Tritium extraction from materials is most commonly carried out using oxidative thermal desorption in purpose-built furnace systems and typically involves trapping the product in a water bubbler which is sampled for measurement using liquid scintillation counting (LSC). The performance of perhaps the most widely used commercial system, the Raddec Pyrolyser, has been evaluated for a broad range of sample types. Several parameters that were expected to affect tritium desorption and recovery were systematically studied. These included sample heating rates and end-point temperatures, carrier/oxidant gas flows, catalyst temperature, bubbler trapping and carry-over/memory effects. A catalyst such as platinised-alumina is used to ensure the quantitative oxidation of volatile combustion products to HTO and CO 2. This also ensures that the trapped decomposition products do not colourise the bubbler solutions that are subsequently sampled for LSC. Tritium evolution profiles were determined for a range of sample types and were obtained by systematically changing bubblers at a set of progressively increasing temperatures.

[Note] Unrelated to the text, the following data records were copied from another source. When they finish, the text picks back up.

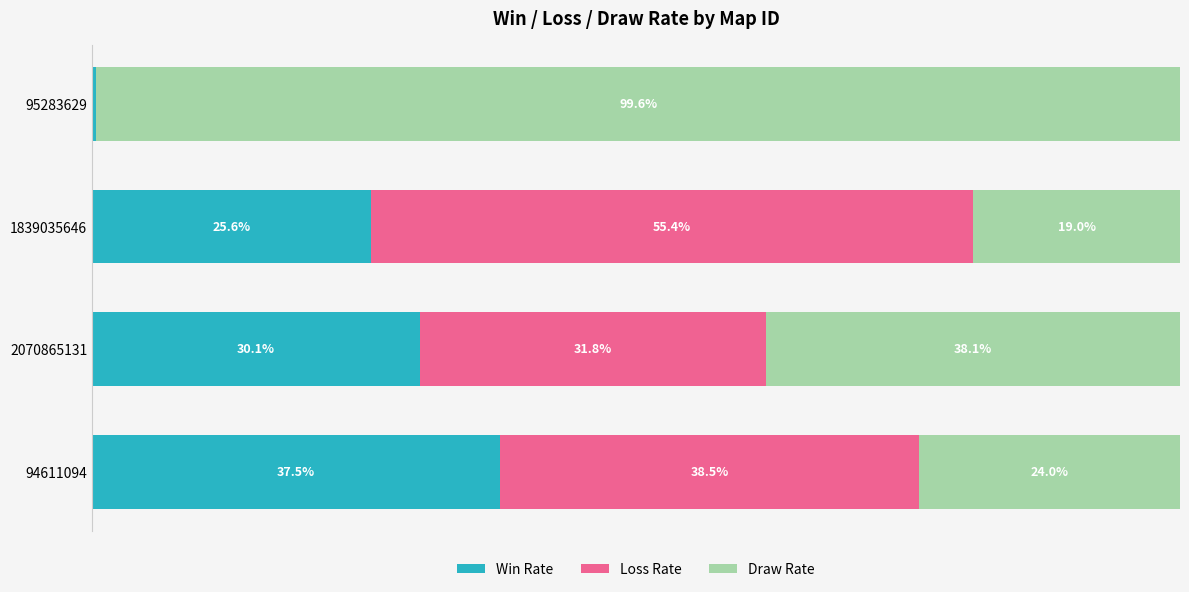

What are all the series names shown in the legend?

Win Rate, Loss Rate, Draw Rate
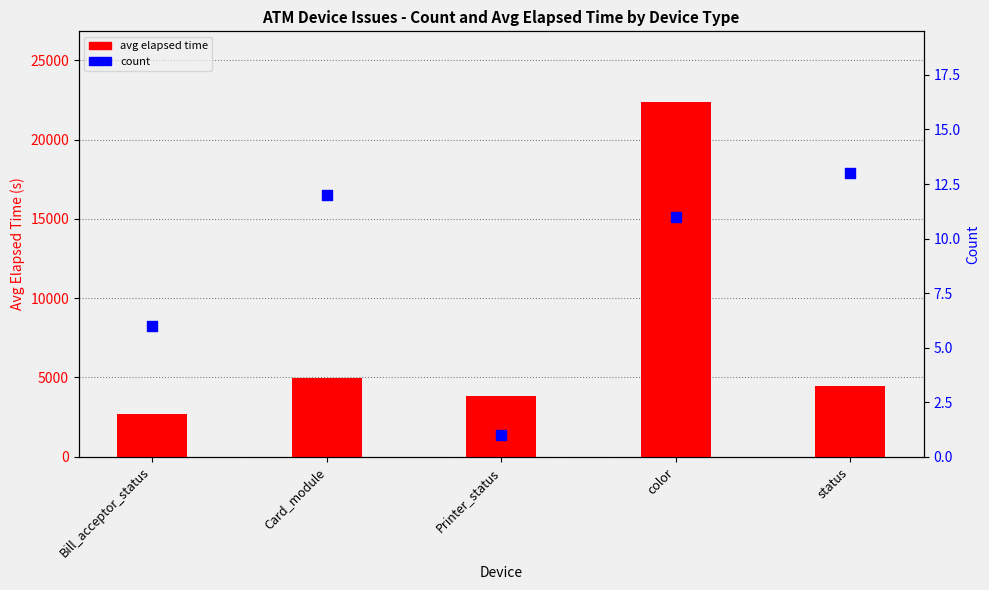

At which category is the sum across all series the highest?

color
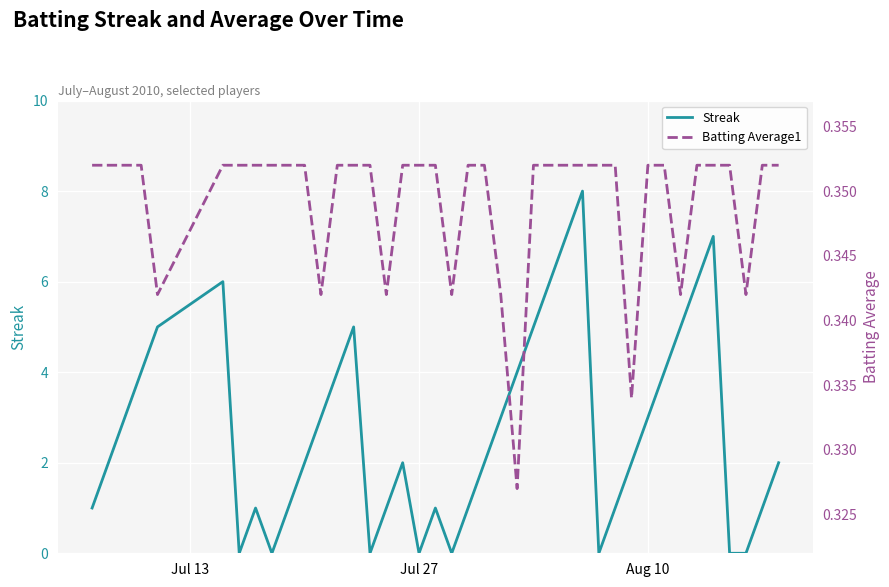

What is the maximum value for Streak?

8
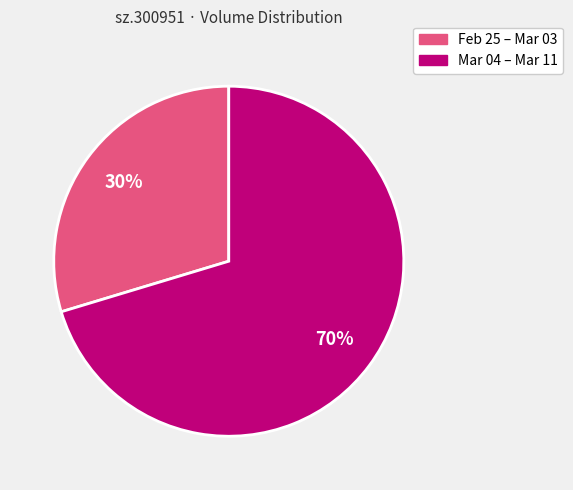

The Mar 04 – Mar 11 slice represents 70% of the pie. True or false?

True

These experiments showed the maximum heating temperature and total combustion time required for the complete recovery of tritium from samples was dependent on the sample matrix types and the 3H form. These evolution profiles need only be determined once and are readily transferable to other Pyrolyser systems. For example tritiated water is rapidly liberated from samples at temperature around 100 °C whereas 3H substituted for structural H in organic species can require a temperature in excess of 300 °C to be released. Higher temperatures (up to 900 °C) are needed to liberate 3H originating from neutron capture reactions on trace Li or B within a material (e.g. reactor graphite or concrete). The furnace system investigated is highly effective at extracting tritium and 14C from all sample types studied (soil, sediment, biota, wood, metal, plastic, concrete, graphite, etc.) and overall it demonstrates high and reproducible recoveries.